◆ Given exercise 1
In the commentary on India's budget, by what percentage has the agriculture budget been reduced?
◆ Given exercise 2
List every measure the Oxfam report outlines, according to the commentary on India's budget.
◆ Given exercise 3
Pick up the commentary on India's budget after its last sentence and carry it forward.

◆ Document segment
========================================================================

For instance, the budget for agriculture has been reduced by 5% on account of an allocation of a total of zero for price support and market intervention schemes (PSS-MIS) and funds for Minimum Support Pricing (PM-AASHA). The budget for persons with disabilities has been reduced between 17% to 38% depending on which scheme one examines.
Allocations for the National Mental Health Programme (NMHP) have been declining by 8% on average since 2018 and continue to decline this year as well.
While there are upsides to the budget in that capital infrastructure spending may spur growth in the future – that future is extremely long-term and contingent on a plethora of things such as implementation which India has a poor track record of.
From a gender perspective, allocations to address gender gaps (including flagship schemes) are at less than 1% of India’s GDP and less by 2% from last year’s budget estimates. India has the largest proportion of malnutrition children, yet since 2014 allocations to nutrition and allied areas have been cut by approximately 40%.
This reduction is primarily across the all-important Mid-Day-Meal-Scheme (MDMS) and the Integrated Child Development Scheme (ICDS) both vital support systems for India’s poor and marginalised.
The National Rural Employment Guarantee Act (MNREGA) in this budget has been allocated the least money it has ever seen historically with a 33% reduction as a proportion of GDP. The budget does not favour social security, but one cannot just wish away the needs of the poor.
A four-fold solution
The Oxfam report outlines four measures that can be taken in the direction of equity and social justice, and they are: a) taxing the wealth of the richest 1% b) easing the tax burden on the poor and the marginalised c) improving access to public services like health and education and d) strengthening safety nets and the bargaining power of labour.
The most undisputed idea of these is the need for safety nets. Nobel laureates Duflo and Banerjee’s work on the ultra-poor demonstrates how a package of interventions covering health, education and importantly, livelihood skills and economic assets, provides the big ‘push’ to pull families out of poverty and keep them out of it.
Employment guarantee schemes and even minimum wages or the idea of a universal basic income work to achieve much the same goals – provide a floor of social security to those who need it the most. In all cases, the mechanism is either based on self-selection or is simply universal, removing the losses of inefficiencies acquired through the costs of trying to identify and accurately target the poor.
Sadly, despite being undisputed, there is very little being done on the social security front for most Indians.

========================================================================

◆ Extracted records
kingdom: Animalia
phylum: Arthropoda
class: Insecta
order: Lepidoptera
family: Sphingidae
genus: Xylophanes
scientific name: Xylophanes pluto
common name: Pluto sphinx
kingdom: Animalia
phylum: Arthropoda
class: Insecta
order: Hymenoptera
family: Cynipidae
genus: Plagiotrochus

========================================================================

◆ Task response 1
5%

◆ Task response 2
a) taxing the wealth of the richest 1%
b) easing the tax burden on the poor and the marginalised
c) improving access to public services like health and education
d) strengthening safety nets and the bargaining power of labour

◆ Task response 3
Bargaining power for the poor
Another recommendation is bargaining power. Why does bargaining matter from an economic point of view? In general, collectivisation has positive effects on people. In particular, collective bargaining allows labour to receive a greater share of productivity gains as wages, and this usually, as traditional business sense should suggest results in increased productivity which is good for a firm.
Most contracts have clauses that inure to the benefit of the employer as opposed to the employee.
When Oxfam suggests improved bargaining power as a solution for wealth inequality this is what it is referring to – the idea that not all parties have equal bargaining power in work arrangements. Inequality of bargaining power is a reality in India.
Firms usually have access to better legal representation and most contracts have clauses that inure to the benefit of the employer as opposed to the employee. The result of such unequal bargaining power is simply market failure that is the prevailing labour climate becomes inefficient for the vast majority of workers.
Aggressive investments in public health and education
Oxfam also suggests improving access to education and health along with other public services. This suggestion is straightforward but requires enormous political will to achieve.
There is a shortage of qualified teachers.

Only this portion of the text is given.